Türkler için İslam dini milliyetçilik ögesi olabilir mi?…

Suriyeli yazarlardan Şeyh Mustafa as-Sibai'nin din ve milliyetçilik ilişkilerine değinen bazı görüşleri vardır ki Arap çevrelerince paylaşılır. Al-Manar adı gazetede yayımlanan bu görüşlere göre, İslam'a sonradan katılan Türkler için İslam Dini, milliyetçilik ögesi olamaz.   Sibai şöyle der: 'Nazi Almanyası için Hıristiyanlık, Alman milliyetçiliğine yabancı kalmıştır. Turan asıllı Türkler için de İslam, onların milliyetçilik gelişmeleri bakımından böylesine uyumsuz olmuştur. Fakat Arap milliyetçiliği bakımından İslam'ın yabancı görünen hiçbir yönü yoktur. Arap milliyetçiliği, Arapların İslam'a sarılmaları oranında oluşur'"

XX yüzyılın ikinci yarısında Arap milliyetçiliğinin en güçlü otoritesi sayılan Al-Bazzaz ise şöyle der: "Her ne kadar İslam dini, tüm milletlere yatkın ve evrensel bir din niteliğinde ise de, hiç kuşku edilmemelidir ki esas itibariyle Araplar için indirilmiştir; bu açıdan alındıkta Arap'ın kendi öz dinidir. Peygamber Araplardan seçilmiştir, Kur'an onun diliyle indirilmiştir; İslamiyet Arapların İslam öncesi geleneklerini sürdürmüştür. (Kaynak: Al-Bazzaz, On Arab Nationalism, London 1965, sayfa 42)"

En büyük Türk, Atatürk ne diyor peki? Medeni Bilgiler kitabından okuyalım dediklerini:

"Din birliğinin de bir millet oluşumunda etkili olduğunu söyleyenler vardır. Fakat biz, bizim gözümüz önündeki Türk Milleti tablosunda bunun tersini göreceğiz. Türkler Arapların dinini kabul etmeden önce de büyük bir millet idi. .  Arapların dinini kabul ettikten sonra, bu din, ne Arapların, ne aynı dinde bulunan Acemlerin ve ne de Mısırlıların ve diğerlerinin Türklerle birleşip bir millet oluşturmalarına hiçbir katkıda bulunmadı. Tersine, Türk Milletinin milli bağlarını gevşetti, milli duygularını, milli heyecanını uyuşturdu. Bu pek doğaldı. Çünkü Hz. Muhammed'in kurduğu dinin amacı, bütün milliyetlerin üstünde, kapsayıcı bir Arap siyasetiyle sonuçlanıyordu.
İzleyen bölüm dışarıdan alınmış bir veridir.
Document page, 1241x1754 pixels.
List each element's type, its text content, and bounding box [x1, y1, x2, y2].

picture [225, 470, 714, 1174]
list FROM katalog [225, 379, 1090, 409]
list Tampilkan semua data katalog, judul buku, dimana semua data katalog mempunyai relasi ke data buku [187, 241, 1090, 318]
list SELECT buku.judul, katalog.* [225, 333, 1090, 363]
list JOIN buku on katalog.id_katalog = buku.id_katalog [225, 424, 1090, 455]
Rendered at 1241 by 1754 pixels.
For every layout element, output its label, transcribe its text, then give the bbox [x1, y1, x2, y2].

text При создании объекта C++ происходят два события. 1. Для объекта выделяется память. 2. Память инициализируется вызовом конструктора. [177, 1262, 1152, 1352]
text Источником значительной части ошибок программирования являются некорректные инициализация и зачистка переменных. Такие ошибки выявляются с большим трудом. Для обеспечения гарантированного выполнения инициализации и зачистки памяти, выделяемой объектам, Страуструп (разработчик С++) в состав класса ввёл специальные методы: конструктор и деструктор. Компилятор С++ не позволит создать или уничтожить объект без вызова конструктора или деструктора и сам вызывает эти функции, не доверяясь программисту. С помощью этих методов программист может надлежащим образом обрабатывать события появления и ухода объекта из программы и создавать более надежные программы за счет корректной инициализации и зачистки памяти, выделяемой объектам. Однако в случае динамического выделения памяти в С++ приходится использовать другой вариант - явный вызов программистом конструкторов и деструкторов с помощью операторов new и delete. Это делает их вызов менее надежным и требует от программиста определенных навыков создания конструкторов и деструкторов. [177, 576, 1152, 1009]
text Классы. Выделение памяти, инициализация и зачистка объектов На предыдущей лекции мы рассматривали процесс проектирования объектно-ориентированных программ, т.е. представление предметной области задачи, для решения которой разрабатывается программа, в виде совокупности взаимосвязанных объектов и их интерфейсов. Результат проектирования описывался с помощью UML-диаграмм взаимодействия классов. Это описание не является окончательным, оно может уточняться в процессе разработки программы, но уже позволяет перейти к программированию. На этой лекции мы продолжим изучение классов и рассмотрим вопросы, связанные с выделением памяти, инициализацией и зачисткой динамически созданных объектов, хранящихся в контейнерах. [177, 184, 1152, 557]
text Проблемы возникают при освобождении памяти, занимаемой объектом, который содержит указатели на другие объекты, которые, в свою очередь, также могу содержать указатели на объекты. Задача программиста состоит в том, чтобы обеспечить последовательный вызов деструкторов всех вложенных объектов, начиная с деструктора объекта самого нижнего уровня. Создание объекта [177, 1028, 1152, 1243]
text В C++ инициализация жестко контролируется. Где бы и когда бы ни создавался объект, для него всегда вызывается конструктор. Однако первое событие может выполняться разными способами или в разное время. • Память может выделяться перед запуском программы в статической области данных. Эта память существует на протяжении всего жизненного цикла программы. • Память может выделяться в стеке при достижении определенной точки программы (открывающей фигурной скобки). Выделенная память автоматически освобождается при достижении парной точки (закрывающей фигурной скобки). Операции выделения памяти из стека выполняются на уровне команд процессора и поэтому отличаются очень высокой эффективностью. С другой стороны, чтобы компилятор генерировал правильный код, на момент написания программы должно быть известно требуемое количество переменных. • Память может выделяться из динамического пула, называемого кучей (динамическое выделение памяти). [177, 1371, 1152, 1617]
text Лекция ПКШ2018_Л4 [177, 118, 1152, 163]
Bu Arap fikri, 'ümmet' kelimesi ile ifade olundu. (…)Türk Milleti, milli duyguyu, dinî duyguyla değil, fakat insani duyguyla yan yana düşünmekten zevk alır. Vicdanında, milli duygunun yanında, insani duygunun şerefli yerini her zaman saklayıp korumaktan dolayı övünçlüdür. Çünkü Türk Milleti bilir ki, bugün uygarlık anayolunda bağımsız ve fakat kendilerine koşut yürüdüğü tüm uygar milletlerle, karşılıklı insancıl ve uygar ilişki, elbette gelişmemizin sürmesi için gereklidir ve yine bilinir ki, Türk Milleti her uygar millet gibi, geçmişin bütün dönemlerinde keşifleriyle, buluşlarıyla uygarlık âlemine hizmet etmiş insanların, milletlerin değerini takdir ve anılarını saygıyla korur."

Yukarıya aldığım değerli ve doğru görüşlere karşın, "Türk milliyetçiliği İslam Dini'yle birlikte doğmuştur" iddiasında bulunanlar olmuştur. Bu iddia, milliyetçiliği 1789 Fransız İhtilali ya da 1776 ABD Bağımsızlık Bildirgesi ile başlatmak kadar saçma ve tutarsız bir iddiadır. Bu iddianın sahiplerine bakılırsa, Hazreti Muhammed bir Türk Milliyetçisidir de (öyle ya, o ki Türk Milliyetçiliği Hıra Dağında İslam'la birlikte doğdu, o zaman ilk Türk Milliyetçisi de o olmalıdır); Bilge Kağan milliyetçi değildir, Mete de değildir, Attila da.